What this task involves
Please render the lines below as a Markdown table with the columns "Row" and "Line", numbering each row and skipping any blank lines. Leave the pictures out of the answer.

──────── Information supplied

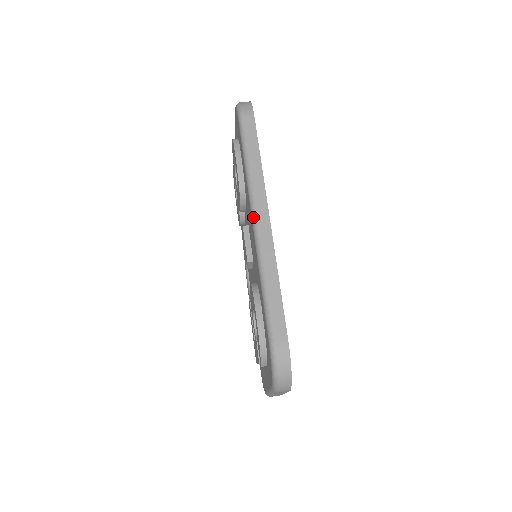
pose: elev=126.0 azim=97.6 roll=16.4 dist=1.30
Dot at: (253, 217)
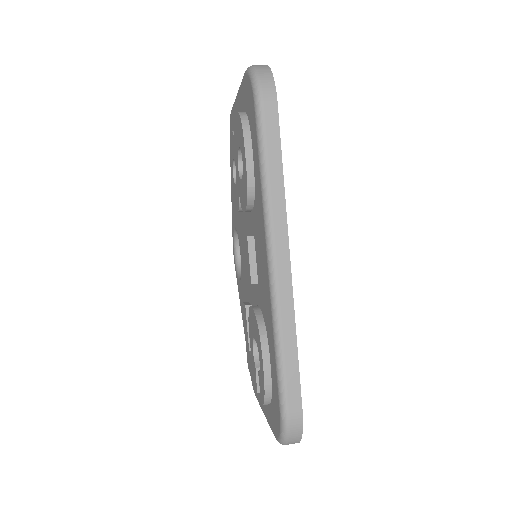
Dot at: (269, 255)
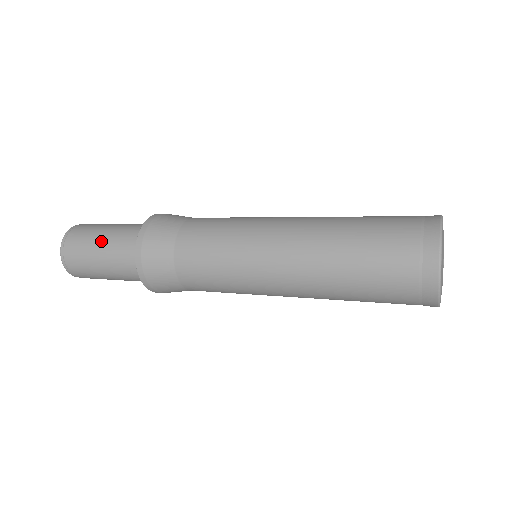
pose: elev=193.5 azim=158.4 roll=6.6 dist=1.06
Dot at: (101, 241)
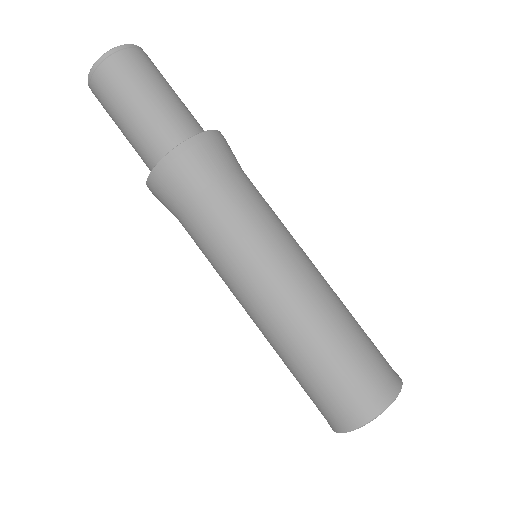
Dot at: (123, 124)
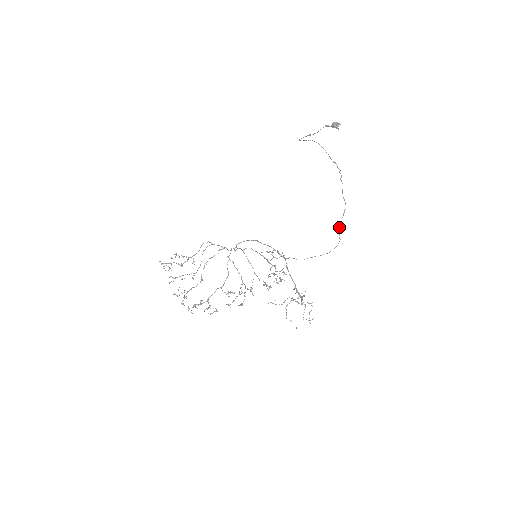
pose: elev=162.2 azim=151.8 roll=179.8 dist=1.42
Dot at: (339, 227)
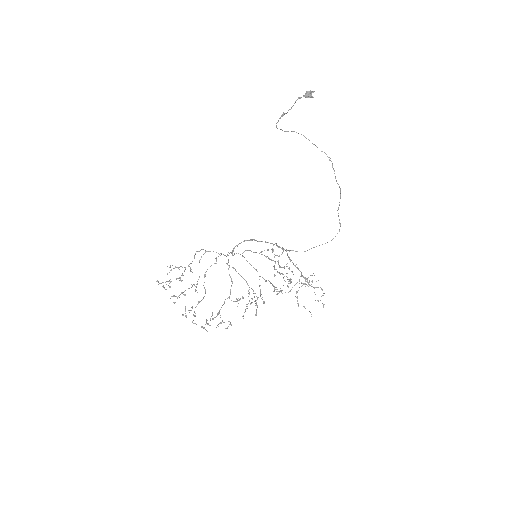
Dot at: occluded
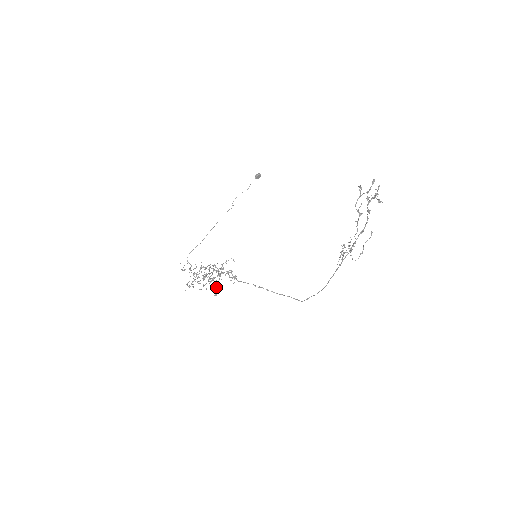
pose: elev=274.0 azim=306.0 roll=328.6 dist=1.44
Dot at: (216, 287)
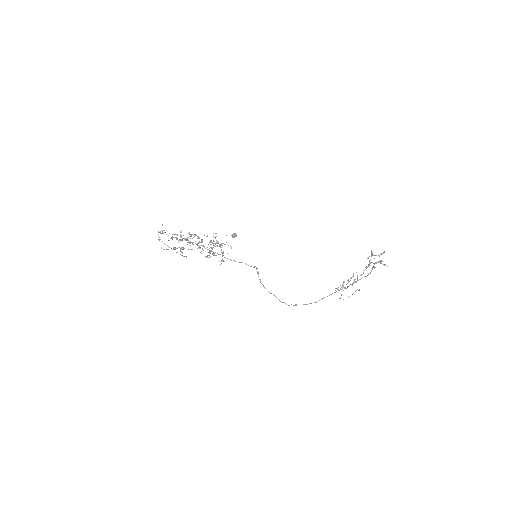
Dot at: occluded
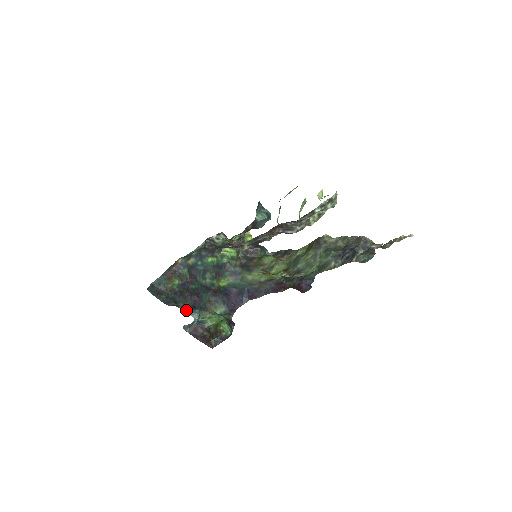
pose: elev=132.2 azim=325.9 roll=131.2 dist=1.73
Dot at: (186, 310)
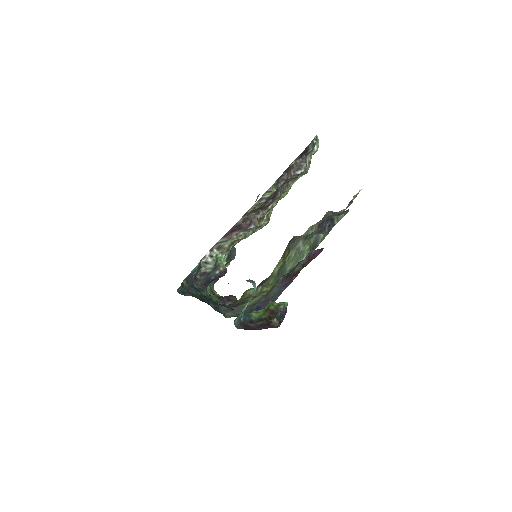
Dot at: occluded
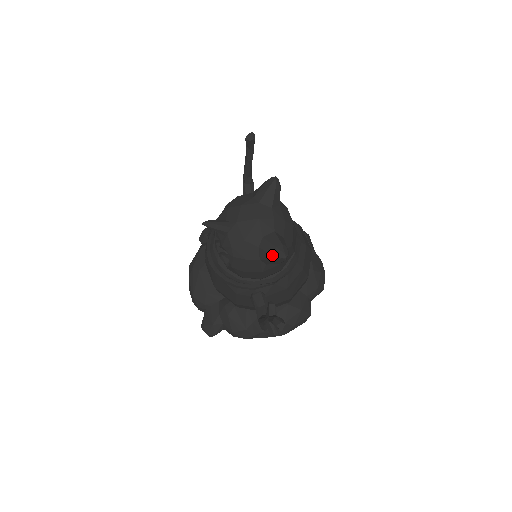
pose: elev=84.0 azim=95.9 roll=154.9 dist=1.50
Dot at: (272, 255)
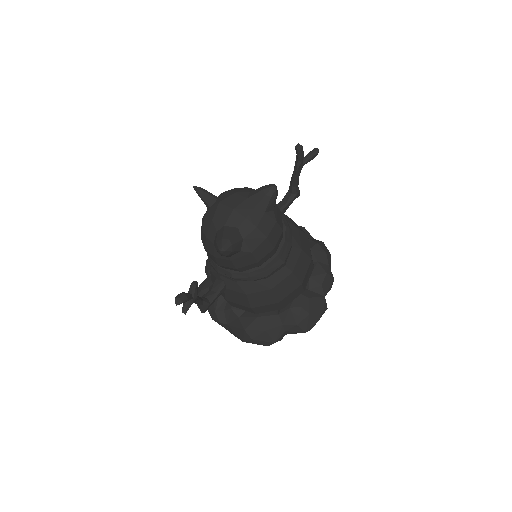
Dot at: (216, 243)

────────────────

Answer for the task
| Row | Line |
|---|---|
| 1 | pose: elev=126.0 azim=97.6 roll=16.4 dist=1.30 |
| 2 | Dot at: (253, 217) |
| 3 | Dot at: (269, 255) |
| 4 | pose: elev=193.5 azim=158.4 roll=6.6 dist=1.06 |
| 5 | Dot at: (101, 241) |
| 6 | Dot at: (123, 124) |
| 7 | pose: elev=162.2 azim=151.8 roll=179.8 dist=1.42 |
| 8 | Dot at: (339, 227) |
| 9 | Dot at: occluded |
| 10 | pose: elev=274.0 azim=306.0 roll=328.6 dist=1.44 |
| 11 | Dot at: (216, 287) |
| 12 | Dot at: occluded |
| 13 | pose: elev=132.2 azim=325.9 roll=131.2 dist=1.73 |
| 14 | Dot at: (186, 310) |
| 15 | Dot at: occluded |
| 16 | pose: elev=84.0 azim=95.9 roll=154.9 dist=1.50 |
| 17 | Dot at: (272, 255) |
| 18 | Dot at: (216, 243) |